Sex-stereotyping is also prominent in R.G. & G.R. Harris Funeral Homes, Inc. v. Equal Employment Opportunity Commission. Aimee Stephens started working as a funeral director at the Harris Funeral Home in Michigan while she still presented as a man. When she came out to her boss and informed him of her plan to dress as a woman, she was fired. Supporters of Stephens say she lost her job because she didn’t conform to the stereotype that people should act in a way that’s considered consistent with the gender they were assigned at birth and should identify with that gender for their entire lives. Transgender status can also be considered sex discrimination because it necessitates treating someone differently based on their gender identity. Harris Funeral Homes accepted Stephens as a man but not a woman.

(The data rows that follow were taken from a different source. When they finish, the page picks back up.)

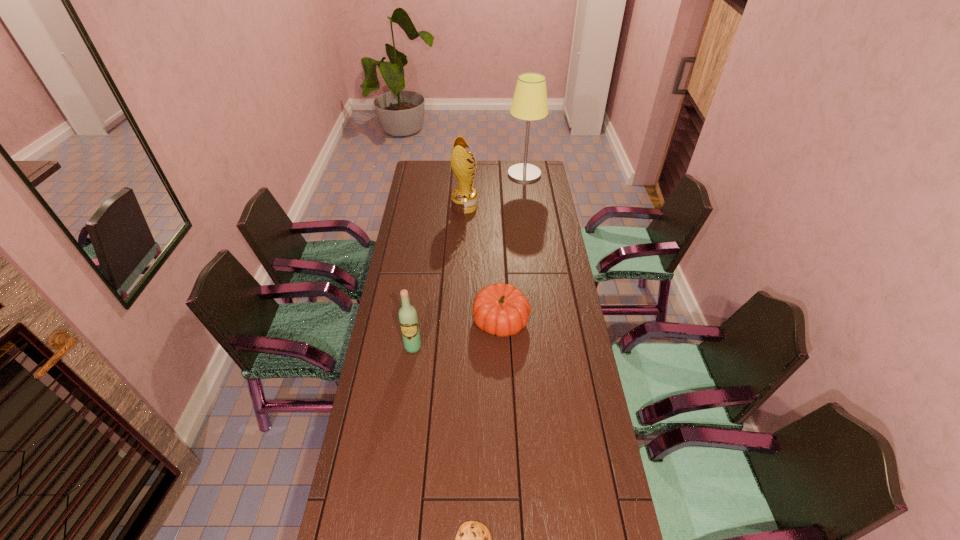
You are a GUI agent. You are given a task and a screenshot of the screen. Output one action in this format:
    pyautogui.click(x=<x>, y=<y>)
    Task: Click on the free point between the wine bottle and the second shortest object
    This screenshot has width=960, height=540.
    Given the screenshot: What is the action you would take?
    pyautogui.click(x=457, y=334)

I want to click on free space between the pumpkin and the award, so (483, 264).

You are a GUI agent. You are given a task and a screenshot of the screen. Output one action in this format:
    pyautogui.click(x=<x>, y=<y>)
    Task: Click on the free area in between the second farthest object and the second shortest object
    
    Given the screenshot: What is the action you would take?
    coord(483,264)

Image resolution: width=960 pixels, height=540 pixels. Find the location of `free space that is in between the second farthest object and the pumpkin`. free space that is in between the second farthest object and the pumpkin is located at coordinates (483, 264).

Locate an element on the screen. empty location between the second farthest object and the pumpkin is located at coordinates (483, 264).

The image size is (960, 540). What are the coordinates of `object that is the closest to the tallest object` in the screenshot? It's located at (464, 199).

Identify the location of the closest object relative to the leftmost object. The height and width of the screenshot is (540, 960). (500, 309).

Identify the location of free space that satisfies the following two spatial constraints: 1. on the front-facing side of the fourth nearest object; 2. on the back side of the pumpkin. (460, 321).

At what (x,y) coordinates should I click in order to perform the action: click on free spot that satisfies the following two spatial constraints: 1. on the front-facing side of the fourth nearest object; 2. on the back side of the pumpkin. Please return your answer as a coordinate pair (x, y). The image size is (960, 540). Looking at the image, I should click on (460, 321).

At what (x,y) coordinates should I click in order to perform the action: click on vacant space that satisfies the following two spatial constraints: 1. on the front-facing side of the second tallest object; 2. on the front-facing side of the wine bottle. Please return your answer as a coordinate pair (x, y). Looking at the image, I should click on (459, 347).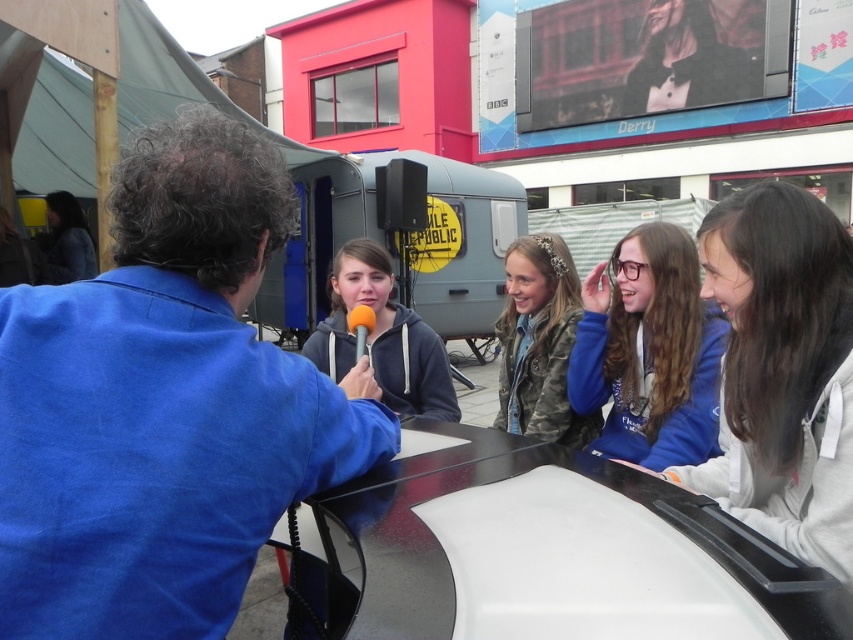
Question: Can you confirm if black polished table at lower center is smaller than matte gray hoodie at center?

The employers contend that Title VII wasn’t originally written to refer to gender identity or sexual orientation; it’s up to Congress, rather than the judicial branch, to add those components through legislation. According to them, discriminating against LGBTQ+ people of all genders equally means that it isn’t a matter of sex discrimination.

The Trump administration sided with the employers, as did Arkansas and 14 other states. Support for the workers, in the form of signed briefs, came from a variety of places: 21 states and D.C.; 206 businesses, many of them giant corporations such as American Airlines; and professional organizations, including American Bar Association (ABA), the American Psychological Association (APA) and the American Medical Association (AMA).

Currently, the Equal Employment Opportunity Commission (EEOC) enforces federal anti-discrimination laws based on gender identity and sexual orientation. If the Supreme Court rules against the employees, however, this would change. That decision would have a disparate impact on people who live in certain states (largely southern ones) that lack their own anti-discrimination laws. Without federal protection, members of the LGBTQ+ community would have very few options when discriminated against in the workplace. A few cities and counties have taken matters into their own hands and banned discrimination. However, Arkansas is one of only three states that forbid additional protections for LGBTQ people at the local level. A 2015 ordinance in Fayetteville sparked a court battle for that reason.

The outcome of these cases is especially uncertain due to the retirement of Anthony Kennedy, the author of the court’s previous landmark decisions supporting LGBTQ+ rights. Kennedy’s replacement, Justice Brett Kavanaugh, didn’t clearly indicate his stance during oral arguments but is likely to vote for the employers. Justice Neil Gorsuch might be the deciding vote. He expressed support for the workers, telling Stephens’ lawyer that he was “with [him] on the textual evidence” but expressed concern about “the massive social upheaval” that might result from ruling in their favor.

However pressing the current debate is, the decision won’t be made for a while – it’s due by June 2020.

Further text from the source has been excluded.